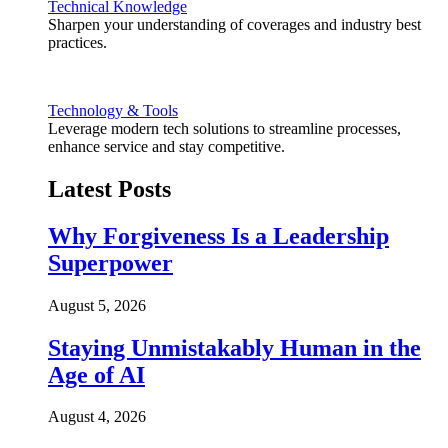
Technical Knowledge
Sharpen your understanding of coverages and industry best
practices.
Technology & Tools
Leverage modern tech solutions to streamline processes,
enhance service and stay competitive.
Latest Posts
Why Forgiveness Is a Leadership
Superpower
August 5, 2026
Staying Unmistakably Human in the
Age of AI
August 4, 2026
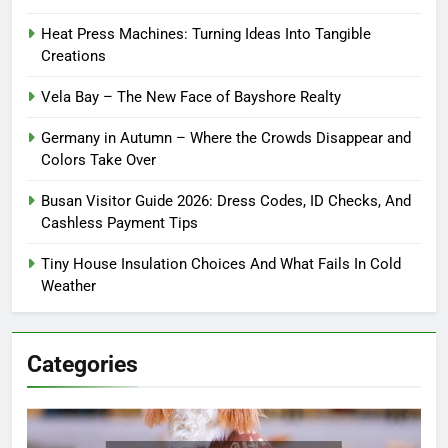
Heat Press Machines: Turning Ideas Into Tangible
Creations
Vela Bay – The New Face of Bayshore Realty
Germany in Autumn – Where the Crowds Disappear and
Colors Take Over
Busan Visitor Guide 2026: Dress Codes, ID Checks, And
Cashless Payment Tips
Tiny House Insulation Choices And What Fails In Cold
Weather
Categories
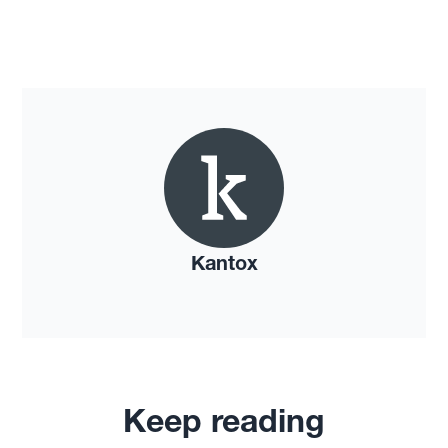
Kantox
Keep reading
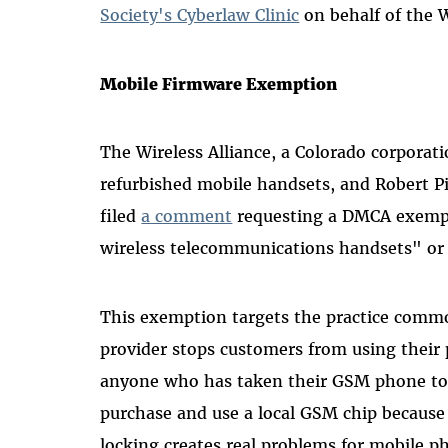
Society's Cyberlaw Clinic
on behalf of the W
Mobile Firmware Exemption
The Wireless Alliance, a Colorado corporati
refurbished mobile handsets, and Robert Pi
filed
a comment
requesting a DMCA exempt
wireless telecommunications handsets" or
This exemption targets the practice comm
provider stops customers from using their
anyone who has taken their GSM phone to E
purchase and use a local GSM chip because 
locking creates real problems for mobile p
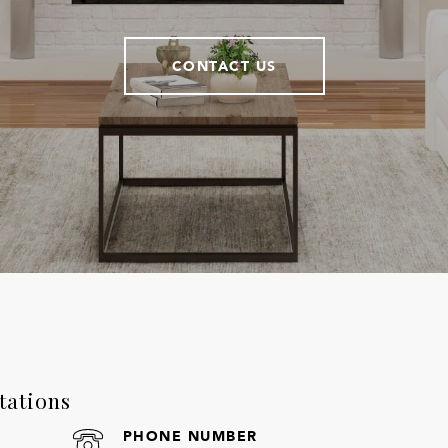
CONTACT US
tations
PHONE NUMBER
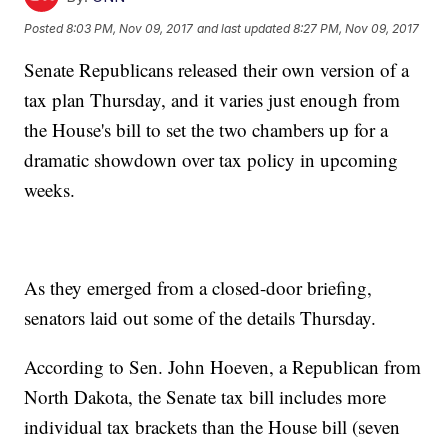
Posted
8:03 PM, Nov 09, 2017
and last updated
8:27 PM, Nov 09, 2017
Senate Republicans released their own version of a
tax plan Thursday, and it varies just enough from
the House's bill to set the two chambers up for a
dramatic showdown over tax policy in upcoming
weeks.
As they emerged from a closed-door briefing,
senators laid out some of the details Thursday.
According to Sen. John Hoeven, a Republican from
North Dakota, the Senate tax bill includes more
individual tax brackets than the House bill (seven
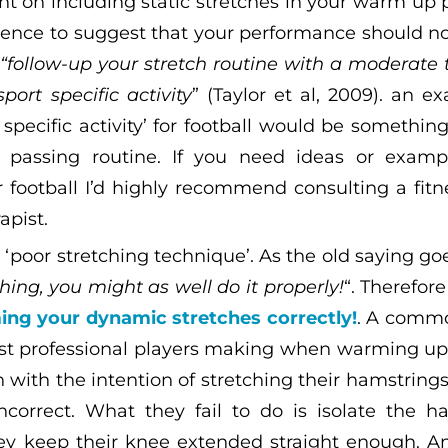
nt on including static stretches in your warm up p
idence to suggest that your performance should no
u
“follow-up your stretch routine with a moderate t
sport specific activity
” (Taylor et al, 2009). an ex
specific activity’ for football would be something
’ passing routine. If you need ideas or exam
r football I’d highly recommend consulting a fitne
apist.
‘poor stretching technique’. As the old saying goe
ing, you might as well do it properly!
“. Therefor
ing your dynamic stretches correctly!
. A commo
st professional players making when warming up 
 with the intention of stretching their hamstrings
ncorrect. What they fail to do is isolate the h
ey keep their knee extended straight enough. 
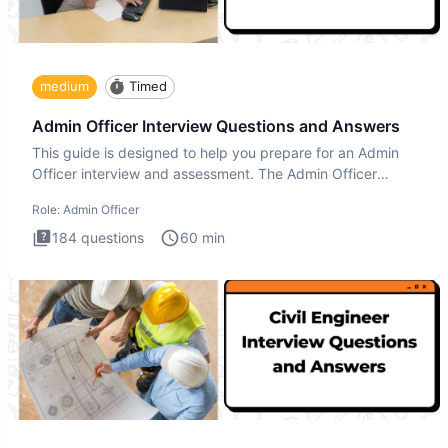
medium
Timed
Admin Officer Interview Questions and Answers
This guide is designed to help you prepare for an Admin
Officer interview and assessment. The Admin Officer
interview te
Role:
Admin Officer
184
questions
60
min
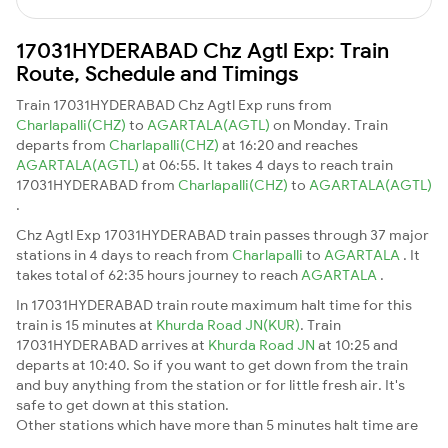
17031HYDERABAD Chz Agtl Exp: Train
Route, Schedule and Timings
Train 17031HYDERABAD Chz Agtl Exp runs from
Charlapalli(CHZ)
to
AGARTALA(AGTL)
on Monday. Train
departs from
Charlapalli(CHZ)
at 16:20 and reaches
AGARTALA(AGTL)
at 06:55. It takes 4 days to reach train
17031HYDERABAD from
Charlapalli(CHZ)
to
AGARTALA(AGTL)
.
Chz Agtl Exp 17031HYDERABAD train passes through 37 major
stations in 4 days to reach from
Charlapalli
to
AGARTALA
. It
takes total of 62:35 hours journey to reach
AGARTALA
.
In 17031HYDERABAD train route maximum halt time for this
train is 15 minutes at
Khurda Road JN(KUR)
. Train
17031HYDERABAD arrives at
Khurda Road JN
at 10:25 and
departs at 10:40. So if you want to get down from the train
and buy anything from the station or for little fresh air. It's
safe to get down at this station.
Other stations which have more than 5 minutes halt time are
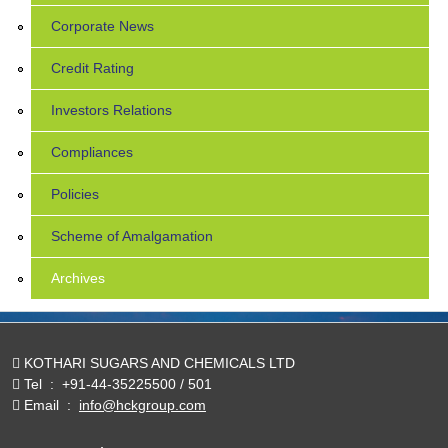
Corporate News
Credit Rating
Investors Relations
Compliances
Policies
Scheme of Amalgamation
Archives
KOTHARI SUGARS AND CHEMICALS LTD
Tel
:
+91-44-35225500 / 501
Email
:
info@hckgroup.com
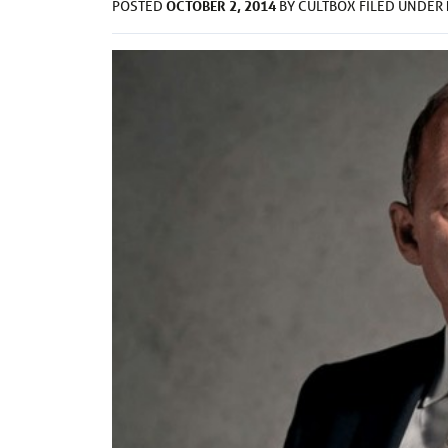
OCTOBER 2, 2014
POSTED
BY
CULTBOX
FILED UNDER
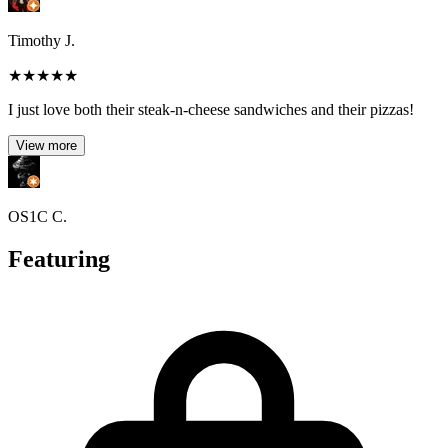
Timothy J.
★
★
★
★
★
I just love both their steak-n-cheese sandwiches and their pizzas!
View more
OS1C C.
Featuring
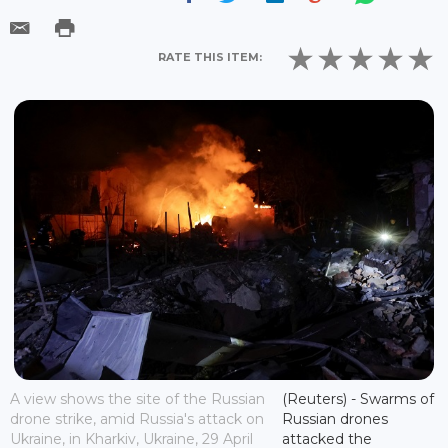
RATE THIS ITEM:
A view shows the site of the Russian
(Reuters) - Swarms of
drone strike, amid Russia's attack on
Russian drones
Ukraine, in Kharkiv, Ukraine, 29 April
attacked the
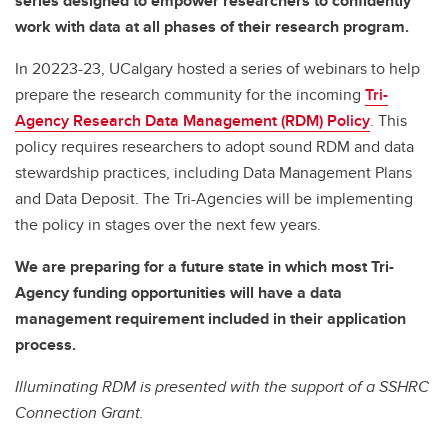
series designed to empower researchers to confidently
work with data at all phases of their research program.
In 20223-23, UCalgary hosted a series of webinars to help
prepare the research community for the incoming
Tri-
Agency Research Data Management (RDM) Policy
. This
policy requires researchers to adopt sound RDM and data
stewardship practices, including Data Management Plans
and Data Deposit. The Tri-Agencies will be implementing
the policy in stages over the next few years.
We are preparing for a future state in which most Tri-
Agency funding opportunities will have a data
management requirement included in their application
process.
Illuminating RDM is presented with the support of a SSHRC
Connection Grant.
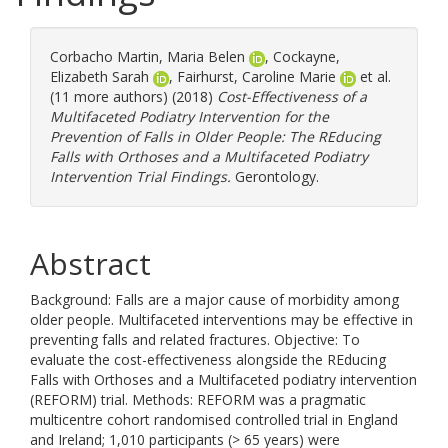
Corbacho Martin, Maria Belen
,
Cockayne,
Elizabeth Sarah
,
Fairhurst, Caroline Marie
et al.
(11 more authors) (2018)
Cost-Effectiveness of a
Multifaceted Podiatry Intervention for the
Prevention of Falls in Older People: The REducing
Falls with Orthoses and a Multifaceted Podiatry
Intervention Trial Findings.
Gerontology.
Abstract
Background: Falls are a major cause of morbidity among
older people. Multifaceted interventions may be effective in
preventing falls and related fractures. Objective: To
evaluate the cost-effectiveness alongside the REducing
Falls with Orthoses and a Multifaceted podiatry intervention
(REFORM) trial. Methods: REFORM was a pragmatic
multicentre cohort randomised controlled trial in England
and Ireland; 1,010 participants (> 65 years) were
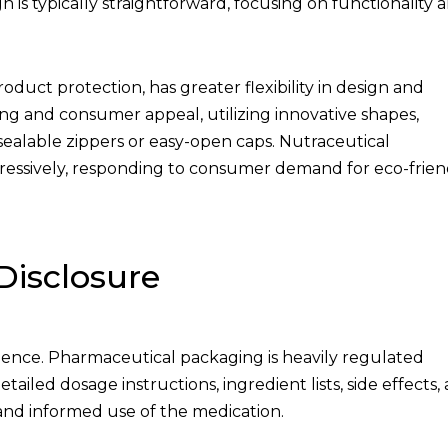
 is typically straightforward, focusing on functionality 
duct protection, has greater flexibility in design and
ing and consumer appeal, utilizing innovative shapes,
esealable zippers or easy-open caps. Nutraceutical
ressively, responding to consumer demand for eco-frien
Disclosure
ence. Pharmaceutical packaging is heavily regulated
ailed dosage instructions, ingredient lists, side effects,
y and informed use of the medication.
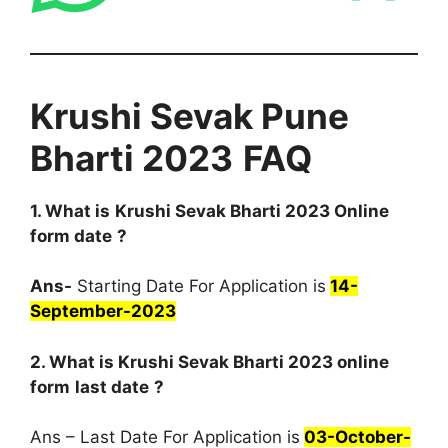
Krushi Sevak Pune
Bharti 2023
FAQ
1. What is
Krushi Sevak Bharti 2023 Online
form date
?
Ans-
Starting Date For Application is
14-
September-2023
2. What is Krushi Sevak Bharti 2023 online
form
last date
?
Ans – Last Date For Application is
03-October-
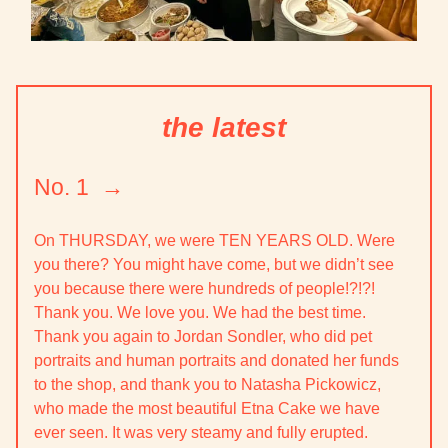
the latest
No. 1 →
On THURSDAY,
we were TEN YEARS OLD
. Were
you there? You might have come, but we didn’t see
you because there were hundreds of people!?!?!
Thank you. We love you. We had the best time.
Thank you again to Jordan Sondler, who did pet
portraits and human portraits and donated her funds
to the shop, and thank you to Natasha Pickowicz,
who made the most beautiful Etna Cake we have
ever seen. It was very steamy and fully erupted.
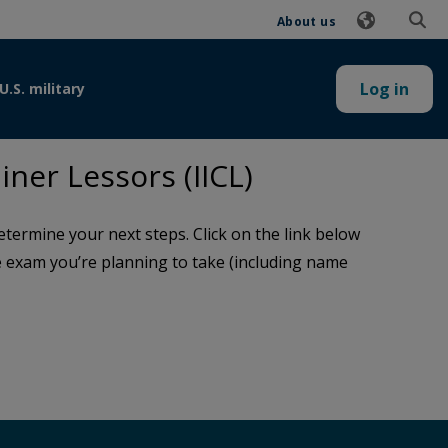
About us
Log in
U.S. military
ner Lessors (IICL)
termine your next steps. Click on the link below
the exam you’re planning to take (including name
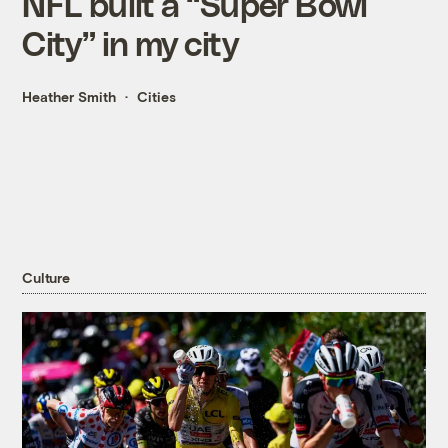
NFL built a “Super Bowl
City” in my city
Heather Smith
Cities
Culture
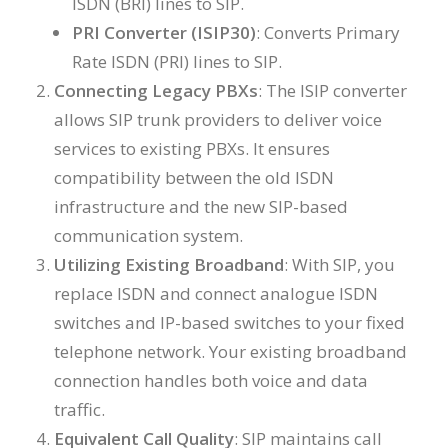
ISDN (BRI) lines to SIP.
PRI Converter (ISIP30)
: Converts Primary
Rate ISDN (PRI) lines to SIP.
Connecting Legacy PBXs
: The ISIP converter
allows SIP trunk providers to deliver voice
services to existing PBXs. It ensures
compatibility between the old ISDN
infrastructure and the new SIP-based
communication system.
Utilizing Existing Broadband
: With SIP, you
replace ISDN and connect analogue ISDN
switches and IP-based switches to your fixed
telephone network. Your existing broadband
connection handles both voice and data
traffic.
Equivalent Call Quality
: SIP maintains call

⁂

▶ _REQUIRED ACTION_:
Copy out every line of the data above with the same wording and line breaks, and leave out the pictures.

▶ _YOUR RESPONSE_:
Technical Knowledge
Sharpen your understanding of coverages and industry best
practices.
Technology & Tools
Leverage modern tech solutions to streamline processes,
enhance service and stay competitive.
Latest Posts
Why Forgiveness Is a Leadership
Superpower
August 5, 2026
Staying Unmistakably Human in the
Age of AI
August 4, 2026
Heat Press Machines: Turning Ideas Into Tangible
Creations
Vela Bay – The New Face of Bayshore Realty
Germany in Autumn – Where the Crowds Disappear and
Colors Take Over
Busan Visitor Guide 2026: Dress Codes, ID Checks, And
Cashless Payment Tips
Tiny House Insulation Choices And What Fails In Cold
Weather
Categories
Kantox
Keep reading
Society's Cyberlaw Clinic
on behalf of the W
Mobile Firmware Exemption
The Wireless Alliance, a Colorado corporati
refurbished mobile handsets, and Robert Pi
filed
a comment
requesting a DMCA exempt
wireless telecommunications handsets" or
This exemption targets the practice comm
provider stops customers from using their
anyone who has taken their GSM phone to E
purchase and use a local GSM chip because 
locking creates real problems for mobile p
CONTACT US
tations
PHONE NUMBER
Posted
8:03 PM, Nov 09, 2017
and last updated
8:27 PM, Nov 09, 2017
Senate Republicans released their own version of a
tax plan Thursday, and it varies just enough from
the House's bill to set the two chambers up for a
dramatic showdown over tax policy in upcoming
weeks.
As they emerged from a closed-door briefing,
senators laid out some of the details Thursday.
According to Sen. John Hoeven, a Republican from
North Dakota, the Senate tax bill includes more
individual tax brackets than the House bill (seven
nt on including static stretches in your warm up p
idence to suggest that your performance should no
u
“follow-up your stretch routine with a moderate t
sport specific activity
” (Taylor et al, 2009). an ex
specific activity’ for football would be something
’ passing routine. If you need ideas or exam
r football I’d highly recommend consulting a fitne
apist.
‘poor stretching technique’. As the old saying goe
ing, you might as well do it properly!
“. Therefor
ing your dynamic stretches correctly!
. A commo
st professional players making when warming up 
 with the intention of stretching their hamstrings
ncorrect. What they fail to do is isolate the h
ey keep their knee extended straight enough. 
medium
Timed
Admin Officer Interview Questions and Answers
This guide is designed to help you prepare for an Admin
Officer interview and assessment. The Admin Officer
interview te
Role:
Admin Officer
184
questions
60
min
17031HYDERABAD Chz Agtl Exp: Train
Route, Schedule and Timings
Train 17031HYDERABAD Chz Agtl Exp runs from
Charlapalli(CHZ)
to
AGARTALA(AGTL)
on Monday. Train
departs from
Charlapalli(CHZ)
at 16:20 and reaches
AGARTALA(AGTL)
at 06:55. It takes 4 days to reach train
17031HYDERABAD from
Charlapalli(CHZ)
to
AGARTALA(AGTL)
.
Chz Agtl Exp 17031HYDERABAD train passes through 37 major
stations in 4 days to reach from
Charlapalli
to
AGARTALA
. It
takes total of 62:35 hours journey to reach
AGARTALA
.
In 17031HYDERABAD train route maximum halt time for this
train is 15 minutes at
Khurda Road JN(KUR)
. Train
17031HYDERABAD arrives at
Khurda Road JN
at 10:25 and
departs at 10:40. So if you want to get down from the train
and buy anything from the station or for little fresh air. It's
safe to get down at this station.
Other stations which have more than 5 minutes halt time are
Corporate News
Credit Rating
Investors Relations
Compliances
Policies
Scheme of Amalgamation
Archives
KOTHARI SUGARS AND CHEMICALS LTD
Tel
:
+91-44-35225500 / 501
Email
:
info@hckgroup.com
OCTOBER 2, 2014
POSTED
BY
CULTBOX
FILED UNDER
Timothy J.
★
★
★
★
★
I just love both their steak-n-cheese sandwiches and their pizzas!
View more
OS1C C.
Featuring
RATE THIS ITEM:
A view shows the site of the Russian
(Reuters) - Swarms of
drone strike, amid Russia's attack on
Russian drones
Ukraine, in Kharkiv, Ukraine, 29 April
attacked the
series designed to empower researchers to confidently
work with data at all phases of their research program.
In 20223-23, UCalgary hosted a series of webinars to help
prepare the research community for the incoming
Tri-
Agency Research Data Management (RDM) Policy
. This
policy requires researchers to adopt sound RDM and data
stewardship practices, including Data Management Plans
and Data Deposit. The Tri-Agencies will be implementing
the policy in stages over the next few years.
We are preparing for a future state in which most Tri-
Agency funding opportunities will have a data
management requirement included in their application
process.
Illuminating RDM is presented with the support of a SSHRC
Connection Grant.
Corbacho Martin, Maria Belen
,
Cockayne,
Elizabeth Sarah
,
Fairhurst, Caroline Marie
et al.
(11 more authors) (2018)
Cost-Effectiveness of a
Multifaceted Podiatry Intervention for the
Prevention of Falls in Older People: The REducing
Falls with Orthoses and a Multifaceted Podiatry
Intervention Trial Findings.
Gerontology.
Abstract
Background: Falls are a major cause of morbidity among
older people. Multifaceted interventions may be effective in
preventing falls and related fractures. Objective: To
evaluate the cost-effectiveness alongside the REducing
Falls with Orthoses and a Multifaceted podiatry intervention
(REFORM) trial. Methods: REFORM was a pragmatic
multicentre cohort randomised controlled trial in England
and Ireland; 1,010 participants (> 65 years) were
 is typically straightforward, focusing on functionality 
duct protection, has greater flexibility in design and
ing and consumer appeal, utilizing innovative shapes,
esealable zippers or easy-open caps. Nutraceutical
ressively, responding to consumer demand for eco-frien
Disclosure
ence. Pharmaceutical packaging is heavily regulated
ailed dosage instructions, ingredient lists, side effects,
y and informed use of the medication.
Krushi Sevak Pune
Bharti 2023
FAQ
1. What is
Krushi Sevak Bharti 2023 Online
form date
?
Ans-
Starting Date For Application is
14-
September-2023
2. What is Krushi Sevak Bharti 2023 online
form
last date
?
Ans – Last Date For Application is
03-October-
the latest
No. 1 →
On THURSDAY,
we were TEN YEARS OLD
. Were
you there? You might have come, but we didn’t see
you because there were hundreds of people!?!?!
Thank you. We love you. We had the best time.
Thank you again to Jordan Sondler, who did pet
portraits and human portraits and donated her funds
to the shop, and thank you to Natasha Pickowicz,
who made the most beautiful Etna Cake we have
ever seen. It was very steamy and fully erupted.
About us
Log in
U.S. military
ner Lessors (IICL)
termine your next steps. Click on the link below
the exam you’re planning to take (including name
NFL built a “Super Bowl
City” in my city
Heather Smith
Cities
Culture
ISDN (BRI) lines to SIP.
PRI Converter (ISIP30)
: Converts Primary
Rate ISDN (PRI) lines to SIP.
Connecting Legacy PBXs
: The ISIP converter
allows SIP trunk providers to deliver voice
services to existing PBXs. It ensures
compatibility between the old ISDN
infrastructure and the new SIP-based
communication system.
Utilizing Existing Broadband
: With SIP, you
replace ISDN and connect analogue ISDN
switches and IP-based switches to your fixed
telephone network. Your existing broadband
connection handles both voice and data
traffic.
Equivalent Call Quality
: SIP maintains call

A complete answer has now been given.